— Prompt —
Repeat the entries below exactly as they appear, with no pictures.

— Excerpted records —
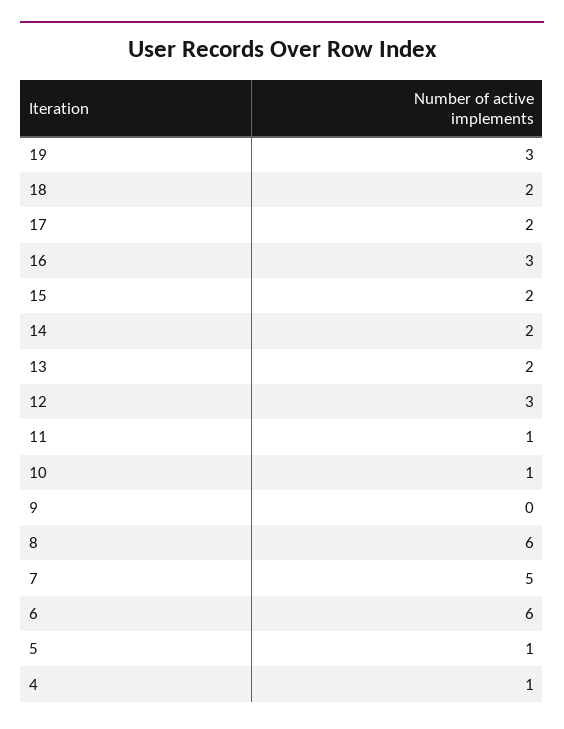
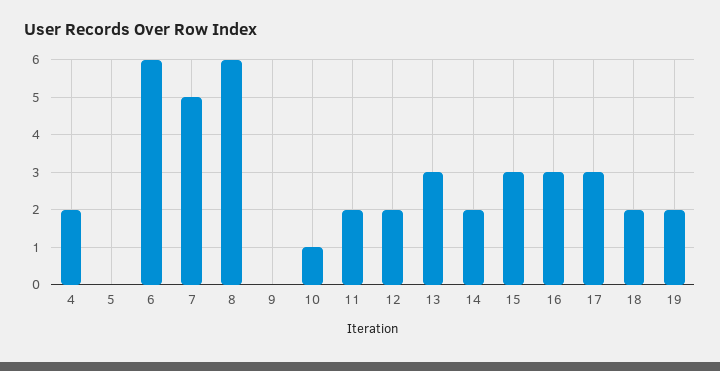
  {
-   "19": 3,
+   "19": 2,
    "18": 2,
-   "17": 2,
+   "17": 3,
    "16": 3,
-   "15": 2,
+   "15": 3,
    "14": 2,
-   "13": 2,
+   "13": 3,
-   "12": 3,
+   "12": 2,
-   "11": 1,
+   "11": 2,
    "10": 1,
    "9": 0,
    "8": 6,
    "7": 5,
    "6": 6,
-   "5": 1,
+   "5": 0,
-   "4": 1
+   "4": 2
  }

— Response —
  {
-   "19": 3,
+   "19": 2,
    "18": 2,
-   "17": 2,
+   "17": 3,
    "16": 3,
-   "15": 2,
+   "15": 3,
    "14": 2,
-   "13": 2,
+   "13": 3,
-   "12": 3,
+   "12": 2,
-   "11": 1,
+   "11": 2,
    "10": 1,
    "9": 0,
    "8": 6,
    "7": 5,
    "6": 6,
-   "5": 1,
+   "5": 0,
-   "4": 1
+   "4": 2
  }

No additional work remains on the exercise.